▶ **Task objective**:
List every person named by name in the passage below about Chani's summer camps.

━━━ Passage shown ━━━

While most cases don’t escalate to this point, sometimes people with intellectual disability can exhibit behavior that causes problems: Chani, for example, was kicked out of sleep-away camp a few years ago after staff complained that she was hugging too many of her male counsellors. “She’d develop little crushes on them, and she never tried anything further than putting her arms around them and wanting to hang out with them all the time, but it made staff uncomfortable,” Shevin recalls. Chani’s since found a new camp where counsellors take her behaviour in stride: “They’ve found a way to work with it, so if she doesn’t want to do an activity, they’ll convince her by telling her afterwards she can spend time with Noah, one of the male counsellors she has a crush on,” says Shevin. (At the end of the summer, Noah gave Chani a tiara, which remains one of her prize possessions.)

━━━ Material provided ━━━

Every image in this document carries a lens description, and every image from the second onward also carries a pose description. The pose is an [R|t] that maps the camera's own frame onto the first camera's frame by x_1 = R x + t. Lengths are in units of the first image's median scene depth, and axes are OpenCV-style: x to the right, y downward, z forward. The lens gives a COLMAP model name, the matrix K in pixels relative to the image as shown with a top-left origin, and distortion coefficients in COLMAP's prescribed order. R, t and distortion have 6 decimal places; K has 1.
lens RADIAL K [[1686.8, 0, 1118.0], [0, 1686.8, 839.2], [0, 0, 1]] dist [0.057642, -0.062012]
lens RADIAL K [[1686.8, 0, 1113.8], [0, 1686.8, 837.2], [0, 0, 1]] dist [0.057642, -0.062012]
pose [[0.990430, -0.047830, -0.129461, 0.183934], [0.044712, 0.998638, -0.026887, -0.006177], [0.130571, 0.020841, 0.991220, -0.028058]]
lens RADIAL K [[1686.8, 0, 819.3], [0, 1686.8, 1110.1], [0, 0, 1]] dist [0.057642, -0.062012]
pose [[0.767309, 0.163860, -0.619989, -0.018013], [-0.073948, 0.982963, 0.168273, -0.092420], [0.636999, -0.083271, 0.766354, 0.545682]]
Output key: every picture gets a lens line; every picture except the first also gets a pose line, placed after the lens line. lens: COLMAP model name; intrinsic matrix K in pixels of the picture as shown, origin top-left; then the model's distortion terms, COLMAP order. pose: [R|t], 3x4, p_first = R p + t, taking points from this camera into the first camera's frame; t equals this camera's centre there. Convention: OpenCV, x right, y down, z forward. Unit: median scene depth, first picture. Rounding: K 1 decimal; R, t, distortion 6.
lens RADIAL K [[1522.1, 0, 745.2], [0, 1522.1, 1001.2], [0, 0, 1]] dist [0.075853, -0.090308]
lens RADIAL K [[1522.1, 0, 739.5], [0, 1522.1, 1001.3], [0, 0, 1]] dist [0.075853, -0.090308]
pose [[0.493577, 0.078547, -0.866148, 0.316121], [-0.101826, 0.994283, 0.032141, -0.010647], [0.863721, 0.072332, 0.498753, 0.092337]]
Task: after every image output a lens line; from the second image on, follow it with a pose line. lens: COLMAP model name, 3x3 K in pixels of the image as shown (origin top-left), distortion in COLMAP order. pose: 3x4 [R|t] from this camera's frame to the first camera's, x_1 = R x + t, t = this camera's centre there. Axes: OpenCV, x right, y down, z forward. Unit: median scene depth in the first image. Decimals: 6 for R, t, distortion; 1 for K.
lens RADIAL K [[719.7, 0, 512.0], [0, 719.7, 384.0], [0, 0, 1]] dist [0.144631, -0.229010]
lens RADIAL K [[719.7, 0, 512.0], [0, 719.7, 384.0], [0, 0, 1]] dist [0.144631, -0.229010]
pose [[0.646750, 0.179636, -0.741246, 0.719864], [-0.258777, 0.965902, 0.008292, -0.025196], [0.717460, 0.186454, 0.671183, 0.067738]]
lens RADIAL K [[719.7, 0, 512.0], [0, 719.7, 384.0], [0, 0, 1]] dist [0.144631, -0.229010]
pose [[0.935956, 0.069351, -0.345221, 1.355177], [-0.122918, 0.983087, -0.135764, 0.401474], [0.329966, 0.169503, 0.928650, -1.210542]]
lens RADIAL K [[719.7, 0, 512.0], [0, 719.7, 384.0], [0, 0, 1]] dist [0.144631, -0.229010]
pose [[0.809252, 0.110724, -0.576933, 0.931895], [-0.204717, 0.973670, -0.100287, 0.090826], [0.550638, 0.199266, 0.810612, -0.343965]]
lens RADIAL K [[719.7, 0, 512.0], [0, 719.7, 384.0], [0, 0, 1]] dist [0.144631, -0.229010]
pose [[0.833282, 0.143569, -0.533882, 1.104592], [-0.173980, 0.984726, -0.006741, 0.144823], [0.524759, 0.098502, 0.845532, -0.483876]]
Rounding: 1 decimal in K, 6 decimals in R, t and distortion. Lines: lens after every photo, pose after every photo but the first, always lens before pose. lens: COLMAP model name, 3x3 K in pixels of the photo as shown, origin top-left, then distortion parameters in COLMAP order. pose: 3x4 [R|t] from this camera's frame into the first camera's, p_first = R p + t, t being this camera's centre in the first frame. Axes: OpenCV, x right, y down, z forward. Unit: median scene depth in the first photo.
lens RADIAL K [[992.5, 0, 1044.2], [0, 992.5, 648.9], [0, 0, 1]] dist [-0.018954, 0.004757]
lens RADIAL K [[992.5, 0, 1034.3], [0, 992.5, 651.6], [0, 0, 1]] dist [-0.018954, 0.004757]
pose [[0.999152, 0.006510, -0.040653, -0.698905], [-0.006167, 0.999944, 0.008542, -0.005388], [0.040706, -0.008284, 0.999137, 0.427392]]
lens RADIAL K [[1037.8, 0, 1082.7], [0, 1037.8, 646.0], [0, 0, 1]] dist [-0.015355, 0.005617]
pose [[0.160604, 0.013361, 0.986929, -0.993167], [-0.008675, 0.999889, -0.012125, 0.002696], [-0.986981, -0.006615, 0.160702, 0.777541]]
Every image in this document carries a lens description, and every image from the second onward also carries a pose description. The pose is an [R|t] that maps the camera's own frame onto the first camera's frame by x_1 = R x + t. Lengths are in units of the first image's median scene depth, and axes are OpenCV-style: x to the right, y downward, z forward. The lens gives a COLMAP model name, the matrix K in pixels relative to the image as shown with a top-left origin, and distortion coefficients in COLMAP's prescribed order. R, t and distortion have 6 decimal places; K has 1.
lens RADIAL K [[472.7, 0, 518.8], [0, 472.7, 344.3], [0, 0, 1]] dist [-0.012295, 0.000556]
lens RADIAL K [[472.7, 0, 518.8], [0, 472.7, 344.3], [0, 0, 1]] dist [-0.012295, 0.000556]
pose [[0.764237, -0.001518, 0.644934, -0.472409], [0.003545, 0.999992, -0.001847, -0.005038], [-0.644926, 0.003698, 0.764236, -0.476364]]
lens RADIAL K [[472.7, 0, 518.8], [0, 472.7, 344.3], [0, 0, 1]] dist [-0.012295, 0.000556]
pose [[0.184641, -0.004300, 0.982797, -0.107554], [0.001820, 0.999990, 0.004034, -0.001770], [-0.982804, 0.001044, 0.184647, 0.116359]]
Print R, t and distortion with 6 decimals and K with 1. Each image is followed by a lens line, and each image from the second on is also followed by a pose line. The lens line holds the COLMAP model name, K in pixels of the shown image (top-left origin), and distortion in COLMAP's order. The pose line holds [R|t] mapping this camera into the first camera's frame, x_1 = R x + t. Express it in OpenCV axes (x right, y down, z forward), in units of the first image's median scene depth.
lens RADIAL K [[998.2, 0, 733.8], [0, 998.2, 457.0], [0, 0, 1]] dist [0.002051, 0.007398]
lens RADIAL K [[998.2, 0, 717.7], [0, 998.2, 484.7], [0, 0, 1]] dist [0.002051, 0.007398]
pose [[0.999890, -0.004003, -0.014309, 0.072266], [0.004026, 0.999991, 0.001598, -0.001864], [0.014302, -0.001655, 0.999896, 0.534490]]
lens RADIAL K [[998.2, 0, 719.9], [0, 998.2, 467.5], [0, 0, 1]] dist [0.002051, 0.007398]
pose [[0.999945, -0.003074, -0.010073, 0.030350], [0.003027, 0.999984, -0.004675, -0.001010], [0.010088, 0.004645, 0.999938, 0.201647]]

━━━

▶ **Response to this task**:
Chani, Shevin, Noah